We can see that the memory we had before a second call to BufferDataARB isn’t necessarily the same exact memory we had afterward. However, it’s still the same from the application’s point of view (same buffer object). But on the driver’s side, we’re optimizing and allowing the application to not wait for the GPU.

Internally, we’ve allocated a large pool of memory that we suballocate from. When we call BufferDataARB, we reserve a chunk of it for the current buffer object. Then we fill it with data and draw with it, and we mark that memory as being used (similar to the glFence function) .

If we call BufferDataARB again before the GPU is done, we can simply assign the buffer object a new chunk of the large pool. This is possible because BufferDataARB says we’re going to re-specify all the data in the buffer (as opposed to BufferSubDataARB).

N.

don’t think that’s the problem, as i allocate using bufferdata with a null pointer, then upload the static data using subdata.
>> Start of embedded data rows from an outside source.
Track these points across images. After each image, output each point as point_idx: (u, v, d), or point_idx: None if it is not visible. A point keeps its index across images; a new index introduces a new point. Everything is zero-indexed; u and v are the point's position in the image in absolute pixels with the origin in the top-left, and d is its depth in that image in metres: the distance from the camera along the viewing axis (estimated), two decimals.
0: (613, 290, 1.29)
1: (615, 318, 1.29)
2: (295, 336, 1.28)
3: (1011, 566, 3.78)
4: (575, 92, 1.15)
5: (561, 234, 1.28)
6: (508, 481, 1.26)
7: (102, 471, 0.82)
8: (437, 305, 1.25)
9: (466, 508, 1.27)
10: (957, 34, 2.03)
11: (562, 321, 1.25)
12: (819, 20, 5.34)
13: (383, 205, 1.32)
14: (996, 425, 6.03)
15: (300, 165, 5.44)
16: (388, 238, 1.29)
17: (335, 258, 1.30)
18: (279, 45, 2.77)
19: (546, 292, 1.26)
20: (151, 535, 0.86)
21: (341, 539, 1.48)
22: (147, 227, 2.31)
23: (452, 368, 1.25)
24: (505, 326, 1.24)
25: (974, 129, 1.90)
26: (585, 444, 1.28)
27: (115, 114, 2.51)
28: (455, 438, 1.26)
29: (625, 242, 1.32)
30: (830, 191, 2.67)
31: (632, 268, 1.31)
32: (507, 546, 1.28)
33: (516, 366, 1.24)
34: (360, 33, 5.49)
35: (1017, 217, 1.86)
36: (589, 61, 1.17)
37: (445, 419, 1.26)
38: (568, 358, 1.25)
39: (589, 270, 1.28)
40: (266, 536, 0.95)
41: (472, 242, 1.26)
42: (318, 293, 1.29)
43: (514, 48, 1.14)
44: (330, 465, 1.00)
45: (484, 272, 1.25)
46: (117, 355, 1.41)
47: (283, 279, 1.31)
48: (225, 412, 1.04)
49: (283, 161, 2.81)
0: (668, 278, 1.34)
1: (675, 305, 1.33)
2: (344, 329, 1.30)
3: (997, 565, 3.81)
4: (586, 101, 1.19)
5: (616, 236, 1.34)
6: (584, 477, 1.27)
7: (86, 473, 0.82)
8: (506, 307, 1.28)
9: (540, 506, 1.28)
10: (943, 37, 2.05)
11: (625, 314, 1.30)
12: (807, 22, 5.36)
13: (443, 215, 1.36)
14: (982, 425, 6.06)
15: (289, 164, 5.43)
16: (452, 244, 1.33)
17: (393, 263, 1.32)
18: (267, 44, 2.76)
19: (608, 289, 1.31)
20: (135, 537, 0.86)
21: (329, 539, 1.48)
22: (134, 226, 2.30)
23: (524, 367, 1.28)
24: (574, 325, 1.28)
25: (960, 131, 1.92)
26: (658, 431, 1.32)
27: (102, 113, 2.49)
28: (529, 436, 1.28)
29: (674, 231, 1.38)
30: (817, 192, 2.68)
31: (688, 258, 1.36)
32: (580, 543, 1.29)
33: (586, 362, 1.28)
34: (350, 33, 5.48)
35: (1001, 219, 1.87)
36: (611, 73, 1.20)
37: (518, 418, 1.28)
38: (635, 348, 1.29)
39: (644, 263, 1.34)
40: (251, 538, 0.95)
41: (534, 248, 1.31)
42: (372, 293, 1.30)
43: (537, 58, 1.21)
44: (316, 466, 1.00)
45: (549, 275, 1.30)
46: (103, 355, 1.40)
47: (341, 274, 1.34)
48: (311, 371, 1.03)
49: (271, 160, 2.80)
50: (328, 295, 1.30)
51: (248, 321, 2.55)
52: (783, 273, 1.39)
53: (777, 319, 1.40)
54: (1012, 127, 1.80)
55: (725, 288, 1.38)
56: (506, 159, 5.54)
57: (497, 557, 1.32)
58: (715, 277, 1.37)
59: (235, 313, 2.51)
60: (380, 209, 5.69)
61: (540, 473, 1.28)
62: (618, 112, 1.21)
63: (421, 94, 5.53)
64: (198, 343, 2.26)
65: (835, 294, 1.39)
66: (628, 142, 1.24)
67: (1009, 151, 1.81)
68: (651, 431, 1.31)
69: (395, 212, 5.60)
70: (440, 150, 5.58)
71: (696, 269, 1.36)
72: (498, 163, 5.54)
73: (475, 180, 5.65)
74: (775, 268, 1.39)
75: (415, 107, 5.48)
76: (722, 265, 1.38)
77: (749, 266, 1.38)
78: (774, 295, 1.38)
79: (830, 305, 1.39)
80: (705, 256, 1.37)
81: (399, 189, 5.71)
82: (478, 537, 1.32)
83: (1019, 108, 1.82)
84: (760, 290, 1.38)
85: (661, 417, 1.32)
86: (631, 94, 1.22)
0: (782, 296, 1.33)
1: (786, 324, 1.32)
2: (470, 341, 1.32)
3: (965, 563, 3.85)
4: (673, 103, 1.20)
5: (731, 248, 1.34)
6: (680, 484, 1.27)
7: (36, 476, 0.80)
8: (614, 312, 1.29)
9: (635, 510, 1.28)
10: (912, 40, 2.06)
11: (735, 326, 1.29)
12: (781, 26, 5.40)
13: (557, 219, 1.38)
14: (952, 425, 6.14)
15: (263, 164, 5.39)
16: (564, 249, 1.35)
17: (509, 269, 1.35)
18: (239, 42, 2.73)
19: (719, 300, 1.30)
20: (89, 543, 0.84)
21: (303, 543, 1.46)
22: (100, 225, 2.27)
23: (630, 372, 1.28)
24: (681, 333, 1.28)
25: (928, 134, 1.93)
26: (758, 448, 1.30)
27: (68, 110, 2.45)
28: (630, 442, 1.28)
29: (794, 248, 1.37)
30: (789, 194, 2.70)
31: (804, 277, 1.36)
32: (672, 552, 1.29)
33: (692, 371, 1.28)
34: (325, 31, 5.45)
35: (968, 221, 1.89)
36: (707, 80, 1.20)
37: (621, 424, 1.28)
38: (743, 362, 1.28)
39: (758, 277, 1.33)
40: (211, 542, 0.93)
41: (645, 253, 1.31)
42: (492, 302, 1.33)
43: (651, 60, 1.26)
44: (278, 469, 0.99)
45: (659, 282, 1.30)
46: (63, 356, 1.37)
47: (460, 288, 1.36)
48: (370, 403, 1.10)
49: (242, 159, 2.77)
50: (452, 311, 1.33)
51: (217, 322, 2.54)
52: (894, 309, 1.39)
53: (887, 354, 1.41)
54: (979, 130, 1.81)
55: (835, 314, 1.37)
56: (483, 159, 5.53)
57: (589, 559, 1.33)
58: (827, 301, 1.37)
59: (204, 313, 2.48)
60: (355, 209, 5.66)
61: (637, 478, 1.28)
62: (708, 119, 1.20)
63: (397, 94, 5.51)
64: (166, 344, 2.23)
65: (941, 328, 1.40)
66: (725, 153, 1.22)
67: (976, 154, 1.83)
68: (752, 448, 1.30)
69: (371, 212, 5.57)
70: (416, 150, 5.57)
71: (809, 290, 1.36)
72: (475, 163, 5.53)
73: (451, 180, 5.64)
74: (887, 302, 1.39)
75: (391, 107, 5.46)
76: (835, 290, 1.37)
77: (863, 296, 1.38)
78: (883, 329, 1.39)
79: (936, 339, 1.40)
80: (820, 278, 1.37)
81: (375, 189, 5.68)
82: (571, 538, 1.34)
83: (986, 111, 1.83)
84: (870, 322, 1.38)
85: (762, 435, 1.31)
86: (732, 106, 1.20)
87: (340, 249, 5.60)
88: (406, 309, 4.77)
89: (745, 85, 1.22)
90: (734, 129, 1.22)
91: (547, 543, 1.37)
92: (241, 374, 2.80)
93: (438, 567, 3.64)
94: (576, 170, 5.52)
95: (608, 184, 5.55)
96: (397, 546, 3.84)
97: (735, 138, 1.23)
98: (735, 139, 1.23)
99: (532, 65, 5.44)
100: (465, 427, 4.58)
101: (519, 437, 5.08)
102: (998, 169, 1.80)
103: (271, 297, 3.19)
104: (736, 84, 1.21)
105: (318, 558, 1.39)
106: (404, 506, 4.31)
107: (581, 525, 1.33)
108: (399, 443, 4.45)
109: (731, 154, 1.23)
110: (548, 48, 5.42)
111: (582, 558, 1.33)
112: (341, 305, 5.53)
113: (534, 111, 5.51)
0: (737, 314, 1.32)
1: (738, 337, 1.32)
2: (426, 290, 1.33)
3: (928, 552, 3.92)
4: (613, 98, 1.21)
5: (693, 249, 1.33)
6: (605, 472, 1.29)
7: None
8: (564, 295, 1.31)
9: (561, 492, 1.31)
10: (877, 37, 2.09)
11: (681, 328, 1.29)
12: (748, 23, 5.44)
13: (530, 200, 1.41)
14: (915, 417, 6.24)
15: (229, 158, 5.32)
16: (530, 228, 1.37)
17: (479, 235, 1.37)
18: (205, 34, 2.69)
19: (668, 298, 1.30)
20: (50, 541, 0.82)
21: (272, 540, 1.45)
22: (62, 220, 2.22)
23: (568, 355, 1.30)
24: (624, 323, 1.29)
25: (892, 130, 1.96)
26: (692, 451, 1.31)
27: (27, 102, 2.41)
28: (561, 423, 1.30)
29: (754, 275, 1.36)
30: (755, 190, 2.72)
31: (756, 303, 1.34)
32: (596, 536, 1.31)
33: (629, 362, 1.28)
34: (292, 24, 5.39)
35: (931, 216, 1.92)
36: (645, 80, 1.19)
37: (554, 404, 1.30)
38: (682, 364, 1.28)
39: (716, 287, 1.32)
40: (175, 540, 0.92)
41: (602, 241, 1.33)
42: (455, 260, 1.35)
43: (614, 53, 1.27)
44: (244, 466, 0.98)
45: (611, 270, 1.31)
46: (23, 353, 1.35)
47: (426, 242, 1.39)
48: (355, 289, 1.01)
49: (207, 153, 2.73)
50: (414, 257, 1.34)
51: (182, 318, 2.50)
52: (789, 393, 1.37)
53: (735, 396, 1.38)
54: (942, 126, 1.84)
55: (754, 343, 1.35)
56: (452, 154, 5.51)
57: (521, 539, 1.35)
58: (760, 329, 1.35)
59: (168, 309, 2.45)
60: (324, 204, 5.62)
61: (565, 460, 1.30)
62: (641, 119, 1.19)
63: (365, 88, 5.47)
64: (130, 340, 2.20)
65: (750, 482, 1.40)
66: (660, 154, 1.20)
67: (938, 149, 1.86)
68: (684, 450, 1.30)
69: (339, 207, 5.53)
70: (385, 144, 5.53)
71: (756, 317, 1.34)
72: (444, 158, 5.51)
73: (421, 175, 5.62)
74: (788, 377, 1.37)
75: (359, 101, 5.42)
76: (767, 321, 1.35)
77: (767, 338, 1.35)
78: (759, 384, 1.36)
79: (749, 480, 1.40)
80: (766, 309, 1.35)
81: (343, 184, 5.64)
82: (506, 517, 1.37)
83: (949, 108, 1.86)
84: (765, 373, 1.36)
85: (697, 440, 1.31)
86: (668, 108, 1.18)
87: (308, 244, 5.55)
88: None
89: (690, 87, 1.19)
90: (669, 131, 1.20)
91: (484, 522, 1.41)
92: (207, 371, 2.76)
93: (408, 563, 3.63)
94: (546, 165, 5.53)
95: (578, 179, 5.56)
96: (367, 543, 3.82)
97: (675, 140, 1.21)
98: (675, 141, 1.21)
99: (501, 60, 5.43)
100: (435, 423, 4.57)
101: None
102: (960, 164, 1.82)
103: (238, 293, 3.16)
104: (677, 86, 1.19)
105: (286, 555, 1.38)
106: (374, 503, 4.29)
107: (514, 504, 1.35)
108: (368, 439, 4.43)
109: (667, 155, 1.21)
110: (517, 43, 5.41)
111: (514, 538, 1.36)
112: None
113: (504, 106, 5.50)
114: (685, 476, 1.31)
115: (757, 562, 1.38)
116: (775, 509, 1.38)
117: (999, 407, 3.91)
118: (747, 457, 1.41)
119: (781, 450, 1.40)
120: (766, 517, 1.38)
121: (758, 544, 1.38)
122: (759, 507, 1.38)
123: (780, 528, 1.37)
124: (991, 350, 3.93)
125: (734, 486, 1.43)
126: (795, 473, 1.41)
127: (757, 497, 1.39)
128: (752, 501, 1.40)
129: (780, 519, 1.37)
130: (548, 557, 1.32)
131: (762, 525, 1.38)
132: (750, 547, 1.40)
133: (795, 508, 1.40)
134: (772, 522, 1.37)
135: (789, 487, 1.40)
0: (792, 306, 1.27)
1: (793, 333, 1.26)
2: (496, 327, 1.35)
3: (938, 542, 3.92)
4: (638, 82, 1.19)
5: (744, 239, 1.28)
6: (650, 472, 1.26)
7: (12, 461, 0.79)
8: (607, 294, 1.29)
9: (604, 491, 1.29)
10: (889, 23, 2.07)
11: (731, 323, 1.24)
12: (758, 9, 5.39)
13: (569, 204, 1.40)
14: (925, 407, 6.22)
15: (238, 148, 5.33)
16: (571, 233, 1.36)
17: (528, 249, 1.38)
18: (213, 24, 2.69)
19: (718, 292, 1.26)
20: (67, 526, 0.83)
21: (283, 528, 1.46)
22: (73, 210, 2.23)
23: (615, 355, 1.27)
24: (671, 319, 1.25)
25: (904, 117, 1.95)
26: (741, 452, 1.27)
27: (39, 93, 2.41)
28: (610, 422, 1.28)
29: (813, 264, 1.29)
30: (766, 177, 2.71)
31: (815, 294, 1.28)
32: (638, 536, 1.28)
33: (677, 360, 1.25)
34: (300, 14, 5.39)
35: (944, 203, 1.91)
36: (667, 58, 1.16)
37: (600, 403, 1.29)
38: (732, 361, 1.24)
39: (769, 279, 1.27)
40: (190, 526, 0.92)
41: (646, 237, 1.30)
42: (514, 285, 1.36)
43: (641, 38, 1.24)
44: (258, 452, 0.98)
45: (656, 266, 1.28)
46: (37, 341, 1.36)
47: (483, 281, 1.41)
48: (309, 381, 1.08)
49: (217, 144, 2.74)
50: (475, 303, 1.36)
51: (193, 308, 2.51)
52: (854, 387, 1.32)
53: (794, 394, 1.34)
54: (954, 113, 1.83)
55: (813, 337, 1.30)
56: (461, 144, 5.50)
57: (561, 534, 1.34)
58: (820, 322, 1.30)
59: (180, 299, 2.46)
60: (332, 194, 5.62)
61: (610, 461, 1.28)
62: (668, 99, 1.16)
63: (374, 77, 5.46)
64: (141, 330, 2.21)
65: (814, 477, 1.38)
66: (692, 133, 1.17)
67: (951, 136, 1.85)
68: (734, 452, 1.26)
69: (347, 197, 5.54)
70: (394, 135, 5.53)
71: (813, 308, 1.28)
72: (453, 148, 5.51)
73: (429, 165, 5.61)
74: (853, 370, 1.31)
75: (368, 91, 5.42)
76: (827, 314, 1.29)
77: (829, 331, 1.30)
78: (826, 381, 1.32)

Could this simlpy be attributed to the fact that NT has 64-KB granularity (not “page”-sized) for many things? Try f.ex. VirtualAlloc and you’ll likely get a 64KB-aligned pointer back.

I suspect the same behaviour goes to HAL if you try to allocate physical memory, or map a section - you get 64KB alignment.

To verify this, it could be interesting to attempt to actually map all those created (relatively small) VBO’s, at the same time, and check their base addresses. Perhaps it’s so simple it’s granularity overhead - much like a file of e.g. 1000 bytes on a 4KB-cluster filesystem allocates 4KB?

then why doesn’t it affect the dlist memory footprint?

The individual data buffers are allocated out of a pool of much larger buffers (in this case a pool of what appears to be 4MB buffers) so the allocation granularity only applies to these larger buffers. The results of glMapBuffer(GL_ARRAY_BUFFER_ARB,GL_READ_ONLY_ARB) return addresses aligned on 16 byte boundaries (which makes sense) and are not spaced out a twice the size of the buffer. There is padding between the mapped addresses but it tends to run in the neighborhood of 304 and 320 bytes. Regardless, you shouldn’t see a DECREASE in committed memory when you go from 65535 to 65536 no matter what the alignment.

I think the memory allocator is seriously flawed for smaller size buffers.

“Regardless, you shouldn’t see a DECREASE in committed memory when you go from 65535 to 65536 no matter what the alignment.”

Actually, that may not be correct.

Imagine they use different allocators (quite likely) and use (the equivalent of) VirtualAlloc for 64KB+, but some other algo for less. Now imagine they assume the majority of allocations are 64KB+. (we all know what assumption is the mother of).

I’m not saying this is the reason, but it is a plausible theory.